Here’s our purpose statement for corporate singing at Central Church in Royal Oak:
To glorify God by equipping the congregation to encourage and teach one another through rich, Christ-centered songs.
There are few things we mean when we say that. Here are some of them.
“. . . equipping the congregation to . . .”
This influences what we sing. If the congregation is not skilled enough to sing the song, then we don’t sing it no matter how rich or Christ-centered it is. Some songs are great songs, but they are not congregational songs. I’ve heard someone make the argument, “Well, have you ever been to a U2 concert? Those melodies are not easy, and everyone sings them.” Yes, I’m sure that’s true. But how many 80-year-olds do you know that could sing them? The last time I looked at my congregation, I saw young and older people.
It influences how we sing. A few weeks ago I was playing drums and noticed that when we did a key change on a particular song that we lost about half the congregation. We won’t do that keychange again. Why? Because it wasn’t clear enough for the congregation to follow. Another example is how loud I play the drums. I sometimes get too excited and play too loud. It can be distracting from people singing. That’s a no-no, and yours truly needs to tone it down to encourage people to sing.
“. . . encourage and teach one another . . .”
“I love worship services because I know it’s just me and God alone in such an intimate environment.” It’s certainly good to glorify God in singing. In addition to that, we see one of the main purposes in singing according to Colossians 3 to emphasize the corporacy of the moment. That means if what we’re doing encourages people to “zone out” everything around them, then we’re not leading well. Why? Because we want to help foster an environment where the congregation worships God by encouraging and teaching one another in singing.
When the congregation gathers, it’s a corporate event. The most spiritual thing to do during singing in a church service isn’t necessarily closing your eyes and raising your hands (I have nothing against that, however!). It could be opening your eyes, singing loudly, and looking around while you do so to listen to others sing with you.

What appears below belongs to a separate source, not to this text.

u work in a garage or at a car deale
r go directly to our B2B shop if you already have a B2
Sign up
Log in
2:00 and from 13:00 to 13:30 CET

I don’t mean to minimize acknowledging the Spirit’s presence in us and with us as a congregation. It is wonderful to glorify the Lord with our voices and hearts in singing, and Lord willing we do that. We shouldn’t worship the congregation. But we should worship as a congregation, not just as individuals.
“. . . through rich, Christ-centered songs.”
We want to sing songs that are going to last long enough so our grandchildren could sing them. We want them to have depth and meaning so that they don’t leave you wondering what they’re really saying. A good worship song is more like a quality steak than cotton candy. Each bite leaves you appreciating a different nuance in the taste, and when you’re done, you’re satisfied.
If Scripture is about Christ, then our singing should be about Christ. If a Mormon could sing our songs without any problem, then we should be second guessing what we’re singing. I don’t mean to say there isn’t truth in songs that don’t mention Christ. Instead, I say this because of a continued nominalistic “Christianity” in our culture that embraces many spiritual things but never really spells out who Christ is and what His followers are called to. We don’t have time for nominalism. As the Sovereign Grace Music line goes, “Show us Christ.”